**WHAT IS BEING ASKED:** Provide the number of lines below containing the word "termelékenységi", without any other words.
'''
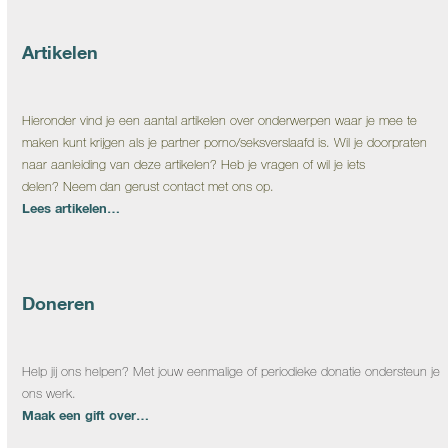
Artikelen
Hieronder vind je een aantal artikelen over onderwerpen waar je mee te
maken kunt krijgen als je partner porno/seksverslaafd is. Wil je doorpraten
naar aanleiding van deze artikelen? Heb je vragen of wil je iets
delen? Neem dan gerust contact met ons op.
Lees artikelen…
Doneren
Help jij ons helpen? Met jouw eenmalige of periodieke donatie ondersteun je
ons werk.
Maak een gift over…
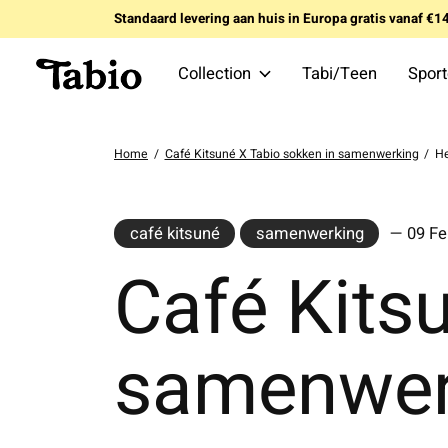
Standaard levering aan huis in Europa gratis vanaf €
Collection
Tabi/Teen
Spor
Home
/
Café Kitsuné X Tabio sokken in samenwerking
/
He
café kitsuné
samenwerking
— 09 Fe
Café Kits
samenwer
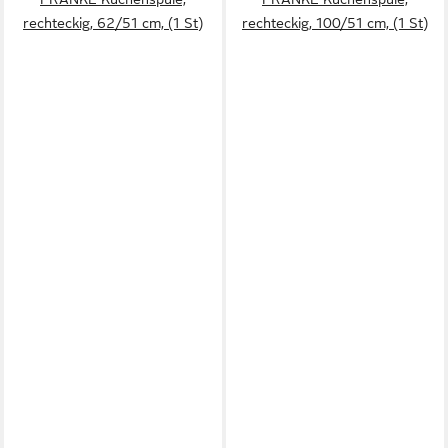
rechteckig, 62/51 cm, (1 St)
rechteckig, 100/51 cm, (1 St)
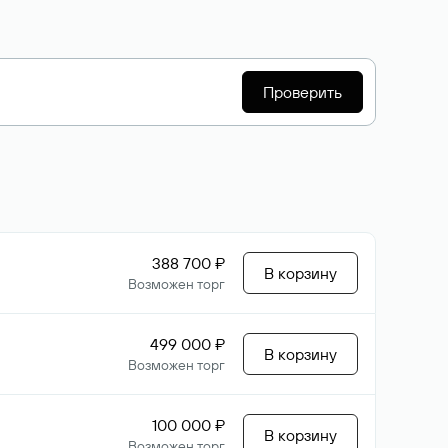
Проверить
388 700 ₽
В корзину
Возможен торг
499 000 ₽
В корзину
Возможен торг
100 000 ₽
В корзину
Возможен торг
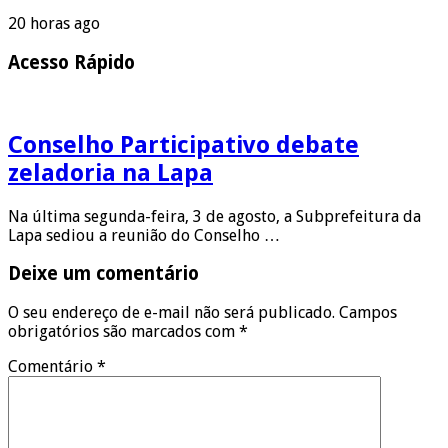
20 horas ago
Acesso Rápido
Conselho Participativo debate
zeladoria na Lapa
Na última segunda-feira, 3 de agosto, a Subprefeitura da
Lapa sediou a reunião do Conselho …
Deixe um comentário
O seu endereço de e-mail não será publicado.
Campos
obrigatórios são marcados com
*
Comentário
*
'''
'''
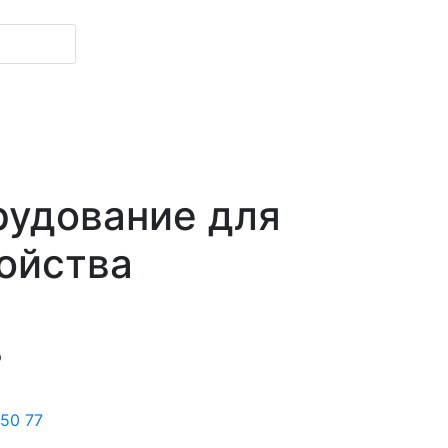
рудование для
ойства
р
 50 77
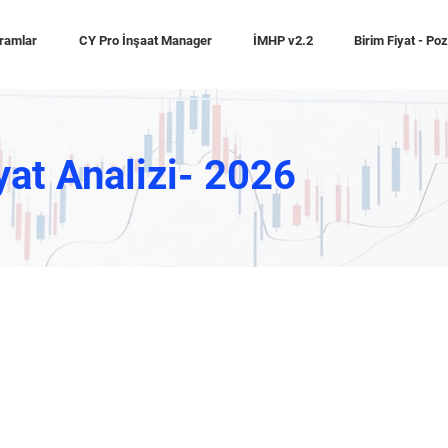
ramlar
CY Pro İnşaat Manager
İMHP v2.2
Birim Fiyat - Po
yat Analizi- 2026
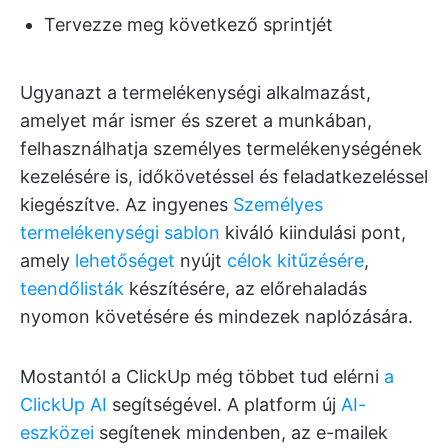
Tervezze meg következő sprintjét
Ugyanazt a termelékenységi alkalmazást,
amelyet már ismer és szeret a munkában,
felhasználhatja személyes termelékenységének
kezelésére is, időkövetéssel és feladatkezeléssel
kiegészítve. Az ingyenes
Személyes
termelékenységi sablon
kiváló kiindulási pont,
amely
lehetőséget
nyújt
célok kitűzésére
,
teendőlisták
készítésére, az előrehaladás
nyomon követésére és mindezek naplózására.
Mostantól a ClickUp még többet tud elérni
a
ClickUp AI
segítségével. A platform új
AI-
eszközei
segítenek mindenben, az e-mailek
'''
**SOLVED PROBLEM:** 2